- [What you have to do]:
Can you rewrite the lines from the line with "Ribola Retificio Srl" to the line with "La vente des", substituting "Phone" for "Téléphone" and leaving everything else unchanged?

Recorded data
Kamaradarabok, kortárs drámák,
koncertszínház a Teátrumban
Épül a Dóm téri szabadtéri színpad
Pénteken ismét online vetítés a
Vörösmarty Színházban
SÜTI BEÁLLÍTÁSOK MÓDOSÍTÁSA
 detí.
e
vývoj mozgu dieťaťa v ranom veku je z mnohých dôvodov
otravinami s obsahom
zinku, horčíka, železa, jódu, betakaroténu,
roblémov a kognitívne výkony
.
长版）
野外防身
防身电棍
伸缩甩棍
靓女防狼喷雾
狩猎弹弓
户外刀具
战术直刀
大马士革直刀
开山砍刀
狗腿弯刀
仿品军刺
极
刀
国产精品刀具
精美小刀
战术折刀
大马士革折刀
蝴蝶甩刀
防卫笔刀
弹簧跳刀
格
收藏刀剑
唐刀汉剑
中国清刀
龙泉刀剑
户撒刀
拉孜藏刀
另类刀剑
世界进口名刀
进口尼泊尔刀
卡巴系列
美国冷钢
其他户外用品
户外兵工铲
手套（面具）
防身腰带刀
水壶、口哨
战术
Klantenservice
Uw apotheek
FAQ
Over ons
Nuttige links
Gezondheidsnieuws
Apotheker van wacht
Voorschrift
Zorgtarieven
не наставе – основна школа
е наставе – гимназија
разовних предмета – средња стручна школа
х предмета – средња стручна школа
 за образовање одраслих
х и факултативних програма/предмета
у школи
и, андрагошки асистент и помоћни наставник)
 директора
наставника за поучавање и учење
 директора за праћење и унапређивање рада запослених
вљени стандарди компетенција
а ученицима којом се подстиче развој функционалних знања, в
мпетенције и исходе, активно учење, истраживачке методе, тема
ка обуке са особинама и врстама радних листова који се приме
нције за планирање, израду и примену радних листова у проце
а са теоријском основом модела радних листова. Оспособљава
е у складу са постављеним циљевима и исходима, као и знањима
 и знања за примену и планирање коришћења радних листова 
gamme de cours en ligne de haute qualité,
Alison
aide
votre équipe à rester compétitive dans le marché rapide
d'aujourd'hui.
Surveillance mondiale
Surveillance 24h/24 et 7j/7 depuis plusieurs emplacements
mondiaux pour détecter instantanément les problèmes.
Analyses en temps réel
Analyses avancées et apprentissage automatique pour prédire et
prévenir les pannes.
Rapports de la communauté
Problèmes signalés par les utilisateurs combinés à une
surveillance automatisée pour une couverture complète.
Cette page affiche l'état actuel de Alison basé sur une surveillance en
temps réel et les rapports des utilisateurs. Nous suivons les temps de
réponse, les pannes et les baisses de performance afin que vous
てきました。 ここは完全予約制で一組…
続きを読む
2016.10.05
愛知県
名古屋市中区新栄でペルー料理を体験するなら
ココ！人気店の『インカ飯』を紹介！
...
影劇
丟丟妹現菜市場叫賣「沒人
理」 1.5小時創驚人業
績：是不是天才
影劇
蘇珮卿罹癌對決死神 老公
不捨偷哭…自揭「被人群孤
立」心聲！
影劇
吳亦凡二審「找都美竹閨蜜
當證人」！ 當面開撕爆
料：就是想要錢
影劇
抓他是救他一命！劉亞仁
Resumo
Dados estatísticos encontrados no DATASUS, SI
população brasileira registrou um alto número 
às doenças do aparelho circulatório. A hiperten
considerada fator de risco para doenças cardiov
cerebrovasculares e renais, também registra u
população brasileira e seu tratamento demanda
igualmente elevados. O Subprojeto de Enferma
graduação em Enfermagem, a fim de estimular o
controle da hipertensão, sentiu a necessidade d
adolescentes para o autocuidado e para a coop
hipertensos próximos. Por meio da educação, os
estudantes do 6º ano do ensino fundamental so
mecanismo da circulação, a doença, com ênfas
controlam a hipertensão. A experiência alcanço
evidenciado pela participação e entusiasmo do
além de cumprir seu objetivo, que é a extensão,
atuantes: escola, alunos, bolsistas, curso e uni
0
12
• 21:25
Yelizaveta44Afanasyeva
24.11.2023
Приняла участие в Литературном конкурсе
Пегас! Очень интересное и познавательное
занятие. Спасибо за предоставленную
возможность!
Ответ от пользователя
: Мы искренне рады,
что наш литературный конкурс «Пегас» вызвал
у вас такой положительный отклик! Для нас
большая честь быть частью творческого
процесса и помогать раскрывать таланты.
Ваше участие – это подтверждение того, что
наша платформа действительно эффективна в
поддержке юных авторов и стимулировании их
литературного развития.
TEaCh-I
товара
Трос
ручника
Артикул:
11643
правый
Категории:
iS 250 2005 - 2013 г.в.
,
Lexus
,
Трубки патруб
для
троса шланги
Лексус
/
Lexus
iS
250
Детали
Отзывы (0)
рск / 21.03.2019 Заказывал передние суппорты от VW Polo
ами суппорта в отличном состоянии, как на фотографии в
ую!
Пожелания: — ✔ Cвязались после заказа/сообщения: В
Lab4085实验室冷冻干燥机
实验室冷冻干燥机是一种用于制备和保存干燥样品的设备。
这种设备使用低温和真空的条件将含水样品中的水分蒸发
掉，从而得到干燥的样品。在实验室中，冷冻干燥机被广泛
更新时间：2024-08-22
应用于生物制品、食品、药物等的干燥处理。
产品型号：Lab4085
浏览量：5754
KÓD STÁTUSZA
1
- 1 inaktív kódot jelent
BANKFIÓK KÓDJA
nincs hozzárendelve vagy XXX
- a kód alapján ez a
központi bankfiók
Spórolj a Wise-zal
...
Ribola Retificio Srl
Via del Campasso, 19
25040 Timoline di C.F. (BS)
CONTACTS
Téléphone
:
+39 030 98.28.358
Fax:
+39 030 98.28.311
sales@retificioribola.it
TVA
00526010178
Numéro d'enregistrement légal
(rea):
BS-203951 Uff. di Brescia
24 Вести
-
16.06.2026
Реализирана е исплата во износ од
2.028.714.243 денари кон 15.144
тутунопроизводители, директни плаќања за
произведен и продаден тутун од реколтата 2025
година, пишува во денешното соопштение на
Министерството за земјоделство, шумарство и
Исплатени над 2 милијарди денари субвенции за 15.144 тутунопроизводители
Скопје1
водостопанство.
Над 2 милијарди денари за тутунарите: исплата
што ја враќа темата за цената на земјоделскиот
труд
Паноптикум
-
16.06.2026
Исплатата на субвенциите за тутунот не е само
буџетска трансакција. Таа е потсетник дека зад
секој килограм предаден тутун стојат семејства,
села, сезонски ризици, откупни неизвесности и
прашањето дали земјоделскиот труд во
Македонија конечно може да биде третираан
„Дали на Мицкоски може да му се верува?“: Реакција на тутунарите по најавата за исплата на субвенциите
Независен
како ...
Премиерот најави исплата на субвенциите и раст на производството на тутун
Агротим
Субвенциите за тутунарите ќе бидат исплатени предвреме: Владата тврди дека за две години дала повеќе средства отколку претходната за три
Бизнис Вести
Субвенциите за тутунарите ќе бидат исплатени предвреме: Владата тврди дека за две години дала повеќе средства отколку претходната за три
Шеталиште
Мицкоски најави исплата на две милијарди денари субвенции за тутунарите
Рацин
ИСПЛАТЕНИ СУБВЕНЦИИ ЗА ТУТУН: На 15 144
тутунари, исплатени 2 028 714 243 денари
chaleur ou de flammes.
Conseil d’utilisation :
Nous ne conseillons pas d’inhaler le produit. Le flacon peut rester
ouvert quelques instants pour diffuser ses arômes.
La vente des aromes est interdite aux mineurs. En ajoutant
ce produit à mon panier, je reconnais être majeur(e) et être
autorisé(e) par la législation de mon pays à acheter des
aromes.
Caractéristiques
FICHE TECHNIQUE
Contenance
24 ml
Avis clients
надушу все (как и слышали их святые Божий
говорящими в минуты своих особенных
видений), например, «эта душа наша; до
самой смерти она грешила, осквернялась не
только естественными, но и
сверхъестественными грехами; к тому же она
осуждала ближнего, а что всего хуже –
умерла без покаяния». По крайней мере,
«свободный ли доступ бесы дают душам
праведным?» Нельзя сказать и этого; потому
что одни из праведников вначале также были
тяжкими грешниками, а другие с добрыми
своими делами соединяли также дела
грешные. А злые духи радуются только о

- [Result of this task]:
Ribola Retificio Srl
Via del Campasso, 19
25040 Timoline di C.F. (BS)
CONTACTS
Phone
:
+39 030 98.28.358
Fax:
+39 030 98.28.311
sales@retificioribola.it
TVA
00526010178
Numéro d'enregistrement légal
(rea):
BS-203951 Uff. di Brescia
24 Вести
-
16.06.2026
Реализирана е исплата во износ од
2.028.714.243 денари кон 15.144
тутунопроизводители, директни плаќања за
произведен и продаден тутун од реколтата 2025
година, пишува во денешното соопштение на
Министерството за земјоделство, шумарство и
Исплатени над 2 милијарди денари субвенции за 15.144 тутунопроизводители
Скопје1
водостопанство.
Над 2 милијарди денари за тутунарите: исплата
што ја враќа темата за цената на земјоделскиот
труд
Паноптикум
-
16.06.2026
Исплатата на субвенциите за тутунот не е само
буџетска трансакција. Таа е потсетник дека зад
секој килограм предаден тутун стојат семејства,
села, сезонски ризици, откупни неизвесности и
прашањето дали земјоделскиот труд во
Македонија конечно може да биде третираан
„Дали на Мицкоски може да му се верува?“: Реакција на тутунарите по најавата за исплата на субвенциите
Независен
како ...
Премиерот најави исплата на субвенциите и раст на производството на тутун
Агротим
Субвенциите за тутунарите ќе бидат исплатени предвреме: Владата тврди дека за две години дала повеќе средства отколку претходната за три
Бизнис Вести
Субвенциите за тутунарите ќе бидат исплатени предвреме: Владата тврди дека за две години дала повеќе средства отколку претходната за три
Шеталиште
Мицкоски најави исплата на две милијарди денари субвенции за тутунарите
Рацин
ИСПЛАТЕНИ СУБВЕНЦИИ ЗА ТУТУН: На 15 144
тутунари, исплатени 2 028 714 243 денари
chaleur ou de flammes.
Conseil d’utilisation :
Nous ne conseillons pas d’inhaler le produit. Le flacon peut rester
ouvert quelques instants pour diffuser ses arômes.
La vente des aromes est interdite aux mineurs. En ajoutant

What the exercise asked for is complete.